- Your instructions
Copy each line of the material beneath that holds the word "https".

╔══

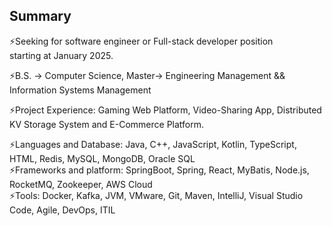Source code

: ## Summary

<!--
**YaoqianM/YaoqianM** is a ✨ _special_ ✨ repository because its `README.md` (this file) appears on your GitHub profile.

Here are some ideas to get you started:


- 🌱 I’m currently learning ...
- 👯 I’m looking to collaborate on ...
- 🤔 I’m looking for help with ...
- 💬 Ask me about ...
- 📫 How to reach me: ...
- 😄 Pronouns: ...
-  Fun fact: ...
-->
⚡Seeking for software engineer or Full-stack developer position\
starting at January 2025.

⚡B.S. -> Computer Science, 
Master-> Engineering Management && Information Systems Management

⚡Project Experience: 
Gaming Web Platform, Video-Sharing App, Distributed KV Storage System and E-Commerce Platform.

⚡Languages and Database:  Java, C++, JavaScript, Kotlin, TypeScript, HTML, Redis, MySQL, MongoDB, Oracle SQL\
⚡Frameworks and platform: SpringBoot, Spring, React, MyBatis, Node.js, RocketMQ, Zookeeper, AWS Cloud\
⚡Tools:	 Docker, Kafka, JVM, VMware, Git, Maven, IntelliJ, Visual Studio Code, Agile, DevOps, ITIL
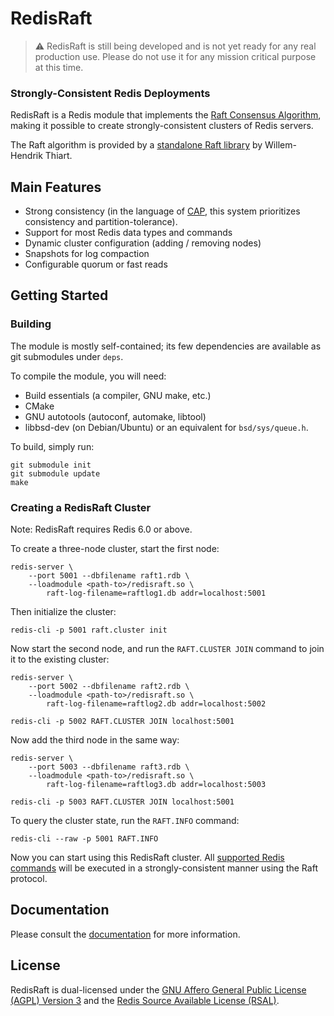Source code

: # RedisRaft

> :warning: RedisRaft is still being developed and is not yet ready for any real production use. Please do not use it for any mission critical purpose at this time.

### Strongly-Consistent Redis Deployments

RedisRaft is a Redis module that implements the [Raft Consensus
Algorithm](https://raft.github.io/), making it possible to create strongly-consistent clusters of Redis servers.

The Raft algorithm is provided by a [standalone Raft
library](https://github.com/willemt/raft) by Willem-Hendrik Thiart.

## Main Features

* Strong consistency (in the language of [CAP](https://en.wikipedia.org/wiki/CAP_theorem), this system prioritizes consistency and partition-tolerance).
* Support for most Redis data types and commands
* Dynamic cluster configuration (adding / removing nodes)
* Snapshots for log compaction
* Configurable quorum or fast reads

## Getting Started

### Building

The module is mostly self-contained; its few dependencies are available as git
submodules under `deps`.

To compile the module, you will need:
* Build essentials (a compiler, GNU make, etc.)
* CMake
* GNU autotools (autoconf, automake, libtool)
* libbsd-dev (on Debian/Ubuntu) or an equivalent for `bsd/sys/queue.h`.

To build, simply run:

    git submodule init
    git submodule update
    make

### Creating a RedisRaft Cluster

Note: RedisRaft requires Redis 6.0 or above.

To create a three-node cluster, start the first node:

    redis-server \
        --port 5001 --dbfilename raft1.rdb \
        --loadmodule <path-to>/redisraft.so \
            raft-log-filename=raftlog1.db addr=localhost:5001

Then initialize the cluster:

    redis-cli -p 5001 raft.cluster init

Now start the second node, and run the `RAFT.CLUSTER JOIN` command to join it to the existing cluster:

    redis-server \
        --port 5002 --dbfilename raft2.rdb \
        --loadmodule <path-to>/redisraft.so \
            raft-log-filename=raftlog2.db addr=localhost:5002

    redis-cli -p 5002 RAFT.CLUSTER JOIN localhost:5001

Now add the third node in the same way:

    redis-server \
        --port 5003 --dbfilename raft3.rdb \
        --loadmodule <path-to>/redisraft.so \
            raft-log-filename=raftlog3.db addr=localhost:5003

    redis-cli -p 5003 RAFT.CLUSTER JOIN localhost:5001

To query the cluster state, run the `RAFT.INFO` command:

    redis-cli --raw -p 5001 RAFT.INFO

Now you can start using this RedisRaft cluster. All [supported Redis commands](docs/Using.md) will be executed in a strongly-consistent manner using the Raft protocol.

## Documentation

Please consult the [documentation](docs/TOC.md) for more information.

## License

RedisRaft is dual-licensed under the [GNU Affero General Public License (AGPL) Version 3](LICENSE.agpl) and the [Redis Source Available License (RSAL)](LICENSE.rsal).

╚══

- Exercise answer
Algorithm](https://raft.github.io/), making it possible to create strongly-consistent clusters of Redis servers.
library](https://github.com/willemt/raft) by Willem-Hendrik Thiart.
* Strong consistency (in the language of [CAP](https://en.wikipedia.org/wiki/CAP_theorem), this system prioritizes consistency and partition-tolerance).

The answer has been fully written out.